Ireland has had a well documented, rather turbulent recent economic history. Following on from the bursting of the property bubble and the attendant banking collapse, an extraordinarily myopic political decision to nationalise the exposure of the banks led to a sovereign debt crisis, and, ultimately, a bailout from the troika of the IMF, ECB and European Commission. Apart from the loss of money, there was plenty dramatic wailing about the loss of National Sovereignty, and references to the War of Independence and the heroes of 1916 and ‘is this what they died for?’ rhetoric. There was even a nuance to the sovereignty question, in that the country had lost her economic sovereignty, whatever that meant.

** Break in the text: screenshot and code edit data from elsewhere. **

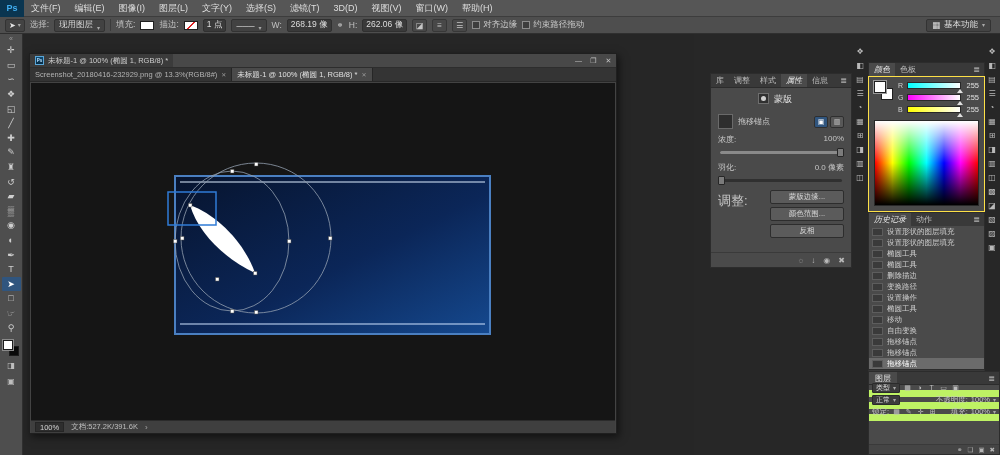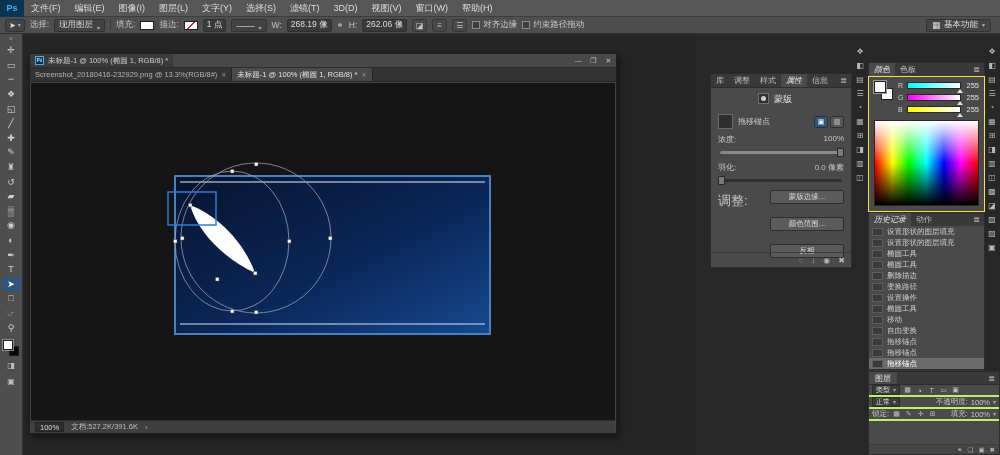--- a/index.html
+++ b/index.html
@@ -72,21 +72,21 @@
   .mask-label{font-size:8px;color:#c8c8c8;}
   .mask-btns{margin-left:auto;display:flex;gap:2px;}
   .mini-btn{width:14px;height:12px;background:#585858;border:1px solid #2f2f2f;border-radius:2px;font-size:7px;color:#d0d0d0;display:flex;align-items:center;justify-content:center;}
   .mini-btn.active{background:#30557e;color:#fff;}
   .prop-row{display:flex;justify-content:space-between;font-size:8px;color:#c6c6c6;margin-top:5px;}
   .slider{position:relative;height:3px;background:#303030;border-radius:2px;margin:6px 2px 8px;}
   .slider .fill{position:absolute;left:0;top:0;bottom:0;background:#8a8a8a;border-radius:2px;}
   .slider .handle{position:absolute;top:-3px;width:7px;height:9px;background:#7b7b7b;border:1px solid #262626;border-radius:1px;}
   .refine-row{display:flex;margin-top:3px;}
   .refine-label{font-size:13px;color:#c6c6c6;padding-top:2px;}
-  .refine-btns{margin-left:auto;display:flex;flex-direction:column;gap:13px;}
+  .refine-btns{margin-left:auto;display:flex;flex-direction:column;gap:3px;}
   .p-btn{width:74px;height:14px;background:#5b5b5b;border:1px solid #2d2d2d;border-radius:2px;font-size:7.5px;color:#d8d8d8;display:flex;align-items:center;justify-content:center;white-space:nowrap;}
   .props-footer{position:absolute;left:0;right:0;bottom:0;height:15px;border-top:1px solid #3a3a3a;display:flex;justify-content:flex-end;align-items:center;gap:8px;padding:0 6px;}
   .pf-icon{font-size:8px;color:#b8b8b8;}
 
   
   .dock-strip{position:absolute;display:flex;flex-direction:column;align-items:center;gap:3px;z-index:5;}
   .dock-a{left:853px;top:46px;width:14px;}
   .dock-b{left:985px;top:46px;width:14px;}
   .dock-icon{width:13px;height:11px;font-size:8px;color:#b9b9b9;display:flex;align-items:center;justify-content:center;}
 
@@ -112,21 +112,21 @@
   .h-item{display:flex;align-items:center;gap:4px;height:11px;padding:0 3px;font-size:7.5px;color:#cfcfcf;white-space:nowrap;overflow:hidden;}
   .h-item.selected{background:#6b6b6b;color:#ffffff;}
   .h-ico{width:11px;height:8px;background:#3a3a3a;border:1px solid #5d5d5d;flex:none;}
   .hist-footer{height:12px;background:#424242;border:1px solid #2c2c2c;border-top:1px solid #383838;display:flex;justify-content:flex-end;align-items:center;gap:6px;padding:0 5px;}
   .hf-icon{font-size:7.5px;color:#b8b8b8;}
 
   
   .layers-panel{position:absolute;left:868px;top:371px;width:132px;height:84px;background:#4a4a4a;border:1px solid #2c2c2c;z-index:6;overflow:hidden;}
   .lp-tabs{height:13px;background:#393939;display:flex;align-items:stretch;border-bottom:1px solid #2c2c2c;}
   .lp-tab{padding:0 6px;font-size:8px;color:#e2e2e2;background:#4a4a4a;display:flex;align-items:center;}
-  .lp-row{display:flex;align-items:center;gap:3px;padding:0 3px;font-size:7.5px;color:#c6c6c6;height:12px;border-bottom:2px solid #bef264;white-space:nowrap;}
+  .lp-row{display:flex;align-items:center;gap:3px;padding:0 3px;font-size:7.5px;color:#c6c6c6;height:12px;border-bottom:7px solid #bef264;white-space:nowrap;}
   .lp-select{background:#3c3c3c;border:1px solid #2b2b2b;border-radius:1px;padding:0 3px;display:flex;align-items:center;gap:3px;height:10px;font-size:7px;color:#ddd;}
   .lp-icon{font-size:7px;color:#bdbdbd;width:9px;text-align:center;}
   .layer-row{display:flex;align-items:center;height:23px;padding:0 2px 0 0;gap:4px;background:#5e5e5e;border-bottom:1px solid #3e3e3e;}
   .eye-cell{width:14px;height:100%;border-right:1px solid #424242;display:flex;align-items:center;justify-content:center;font-size:7px;color:#e5e5e5;flex:none;}
   .layer-thumb{width:20px;height:15px;background:#ffffff;border:1px solid #1e1e1e;flex:none;background-image:radial-gradient(circle at 40% 45%,#e3e3e3 0 3px,transparent 3px);}
   .layer-name{font-size:8px;color:#eaeaea;}
   .layers-footer{position:absolute;bottom:0;left:0;right:0;height:10px;border-top:1px solid #3a3a3a;display:flex;justify-content:flex-end;align-items:center;gap:5px;padding:0 4px;background:#454545;}
   .lf-icon{font-size:6.5px;color:#b5b5b5;}
 </style>
 </head>

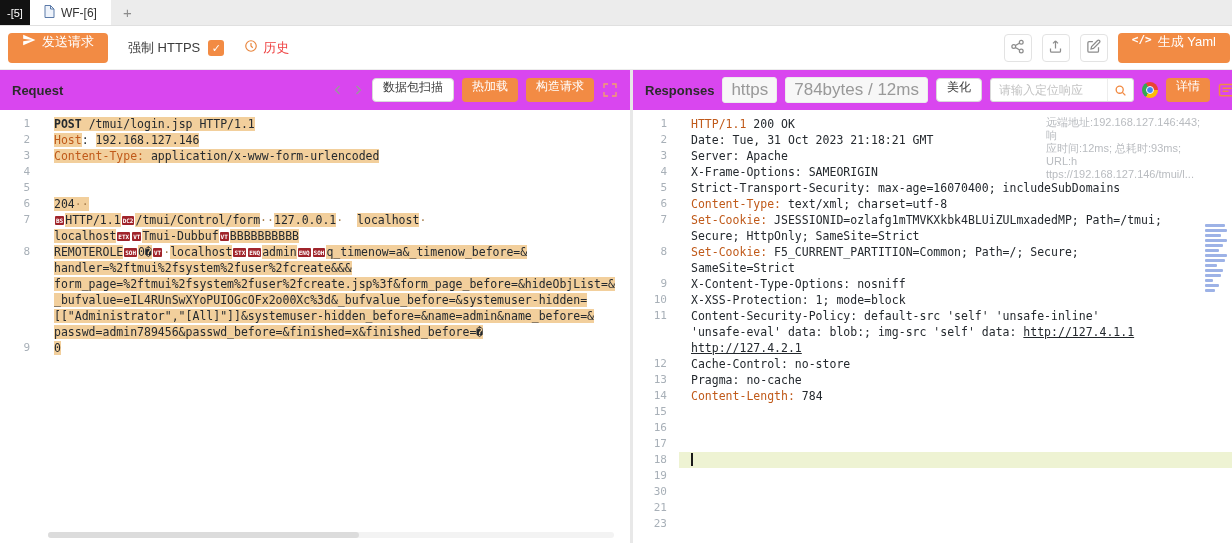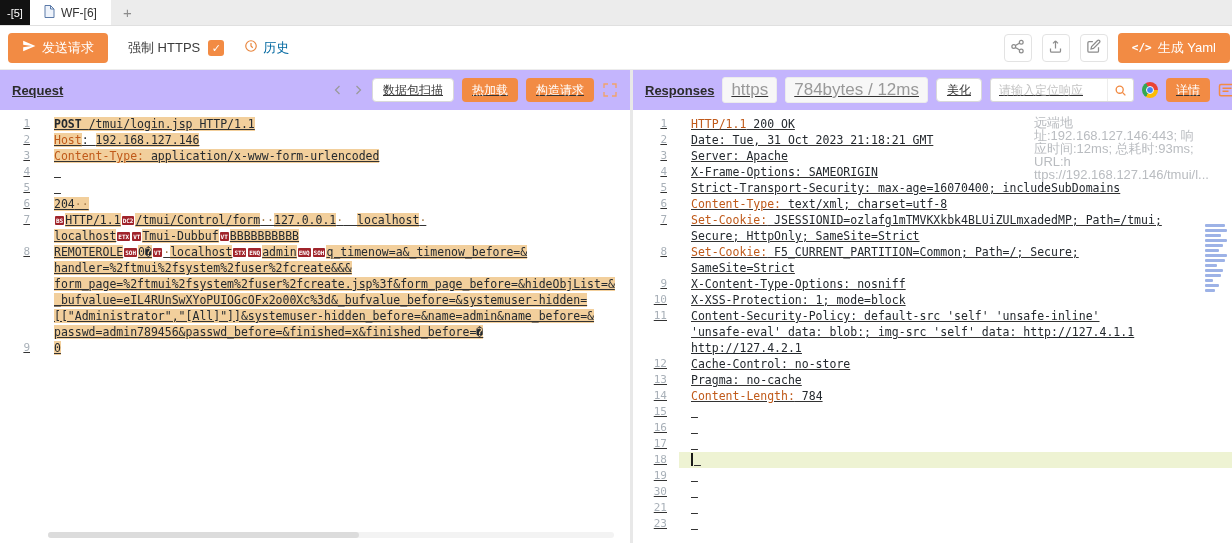--- a/index.html
+++ b/index.html
@@ -8,33 +8,33 @@
     width:1232px; height:543px; overflow:hidden; background:#fff;
     font-family:"Liberation Sans", sans-serif; font-size:12px; color:#333;
   }
   
   .tabbar { height:26px; background:#ececec; border-bottom:1px solid #e0e0e0; display:flex; align-items:stretch; }
   .tab-dark { background:#121212; color:#fff; font-size:11px; display:flex; align-items:center; padding:0 7px; cursor:pointer; }
   .tab-active { background:#fff; display:flex; align-items:center; gap:6px; padding:0 14px; font-size:12px; color:#333; cursor:pointer; }
   .tab-add { display:flex; align-items:center; padding:0 12px; color:#8c8c8c; font-size:15px; cursor:pointer; }
   
   .toolbar { height:44px; background:#fff; border-bottom:1px solid #ececec; display:flex; align-items:center; padding:0 0 0 8px; gap:20px; }
-  .btn { border:none; border-radius:4px; display:inline-flex; align-items:center; gap:6px; cursor:pointer; font-family:inherit; white-space:nowrap; }
+  .btn { border:none; border-radius:4px; display:inline-flex; align-items:flex-start; gap:6px; cursor:pointer; font-family:inherit; white-space:nowrap; }
   .btn-primary { background:#f28b44; color:#fff; font-size:13px; height:30px; padding:0 14px; }
   .btn.sm { height:24px; font-size:12px; padding:0 10px; }
   .btn-plain { background:#fff; border:1px solid #d9d9d9; color:#3c3c3c; }
   .force-https { display:flex; align-items:center; gap:8px; font-size:13px; color:#3c3c3c; }
   .checkbox { width:16px; height:16px; background:#f28b44; border-radius:3px; color:#fff; font-size:11px; line-height:16px; text-align:center; cursor:pointer; }
-  .history { display:flex; align-items:center; gap:5px; color:#0369a1; font-size:13px; cursor:pointer; }
+  .history { display:flex; align-items:center; gap:5px; color:#ef4444; font-size:13px; cursor:pointer; }
   .toolbar-right { margin-left:auto; display:flex; align-items:center; gap:10px; padding-right:2px; }
   .icon-btn { width:28px; height:28px; border:1px solid #e3e3e3; background:#fff; border-radius:4px; display:flex; align-items:center; justify-content:center; cursor:pointer; }
   .code-ic { font-family:"DejaVu Sans Mono", monospace; font-size:11px; font-weight:bold; }
   
   .main { display:flex; height:473px; }
-  .panel { display:flex; flex-direction:column; min-width:0; background:#c4b5fd;text-decoration:underline; }
+  .panel { display:flex; flex-direction:column; min-width:0; background:#d946ef; }
   .panel-left { width:630px; flex:none; position:relative; }
   .divider { width:3px; background:#e8e8e8; cursor:col-resize; flex:none; }
   .panel-right { flex:1; }
   .panel-head { height:40px; flex:none; display:flex; align-items:center; padding:0 12px; gap:8px; }
   .panel-title { font-size:13px; font-weight:bold; color:#2b2b2b; }
   .head-tools { margin-left:auto; display:flex; align-items:center; gap:8px; }
   .chev { display:flex; align-items:center; cursor:pointer; }
   .expand { display:flex; align-items:center; cursor:pointer; }
   .chip { background:#f7f7f7; border:1px solid #ececec; border-radius:3px; color:#999; font-size:17px; padding:2px 8px; white-space:nowrap; }
   .search { display:flex; align-items:center; border:1px solid #d9d9d9; border-radius:3px; height:24px; overflow:hidden; background:#fff; }
@@ -55,21 +55,21 @@
   .resp .cnt { padding-left:12px; padding-right:34px; }
   .t-p { }
   .t-b { font-weight:bold; }
   .t-h { color:#c05a1a; }
   .t-d { color:#a87f4f; }
   .t-u { text-decoration:underline; }
   .hl  { background:#f2cf9c; }
   .t-c { display:inline-block; background:#a0242b; color:#fff; font-size:6px; line-height:7px; padding:1px; margin:0 1px; border-radius:1px; vertical-align:1px; font-weight:bold; }
   .ed-line.cur .cnt { background:#eef3d3; }
   .caret { display:inline-block; width:2px; height:13px; background:#1a1a1a; vertical-align:-2px; margin-right:1px; }
-  .meta { position:absolute; top:6px; right:36px; width:162px; font-family:"Liberation Sans", sans-serif; font-size:13px; line-height:13px; color:#b9bcc0; pointer-events:none; }
+  .meta { position:absolute; top:6px; right:24px; width:162px; font-family:"Liberation Sans", sans-serif; font-size:11px; line-height:13px; color:#b9bcc0; pointer-events:none; }
   .minimap { position:absolute; top:112px; right:3px; width:24px; }
   .minimap .mbar { height:3px; border-radius:1px; margin:2px 0; background:#5b7fd6; opacity:.6; }
   .hscroll { position:absolute; left:48px; right:16px; bottom:5px; height:6px; border-radius:3px; background:#f3f3f3; }
   .hscroll .thumb { width:55%; height:100%; border-radius:3px; background:#dcdcdc; }
 </style>
 </head>
 <body>
 
 <div class="app">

Now, politics has always had an uneasy alliance with the propriety of language, bending it to its will as any situation may have seen fit. The distinction between economic sovereignty, and other sovereignty, one supposes, is that while we’re not necessarily allowed to award pay rises to civil servants, we are still permitted to invade England. At least we have that, I guess. Of course, the extent to which we are – truly – permitted to invade England is limited in exactly the same way as our freedom to spend money has been limited. It is not a flat prohibition on action through coercive or other power that has limited what Ireland as a State can do; it is the threat of exclusion from international systems upon which we have become irrevocably dependent that limits our action.
North Korea is probably the most sovereign nation on earth. It is the only country that I can think of that is not beholden to anyone – even the Chinese – and is therefore genuinely free. It is also of course extremely poor. Francis Fukuyama thought we’d cracked it in 1989 with his End of History, where he argued that Liberal Democracy was the ultimate infrastructure for the expression of human freedom, a point that seemed to attract extraordinary emphasis when shortly after publication, the Berlin Wall came down. However, the clear rebuke from Africa and Asia and the Middle East through the late 1990s and past September 11th demonstrated that such an aspiration was not at all universal. Our questioning of what it means to be free continues; Rousseau’s Social Contract began with the words ‘man is born free, but he is everywhere in chains.’ Marx saw freedom as a social thing, and then Rand flipped it back again to the individualistic, narcissistic and violent self-interest, a personalised Smithian marketplace. We’re still not sure what it is; but sovereignty is the national view of freedom.
Donal Donovan and Raffique Mottiar in an opinion piece in the Irish Times last December captured it well. Pretty much since the end of the second world war, and particularly when Sean Lemass championed the opening of the Irish economy, ultimately leading to the European Economic Community and Monetary Union, had abdicated its sovereignty. Ireland had decided to join the community of nations, to pool its resources with the great and the not so great countries of the world in an attempt at some great cosmopolitan ideal. Just as the United Nations and its associated infrastructure sought to bring the world closer together and minimise the prospects for future wars, so the European Project did the same at a regional level. Ireland does not control her own destiny any more, and has not done for many years. Ireland instead has created the space within which her citizens can express themselves on a broader, global stage.
Sovereignty, then, is an irrelevance, a distraction. It no longer has currency (in the case of Ireland, that is quite literally true!) in the discourse of international affairs. When we consider the legitimacy of Ireland, and more generally the legitimacy of States, it is not so much a consideration of whether the institutions of the state are entitled or empowered to wield the sovereignty of the State in external affairs; rather, it is about representation, negotiation, and presentation. We will not unilaterally go to war; we will not unilaterally default on our sovereign debts; we will not act unilaterally. Rather, we will seek to influence and cajole, to bargain and to persuade, and to use our good offices, our resources, and our diaspora to sway the currents of international affairs in order that those currents carry us to a favourable place.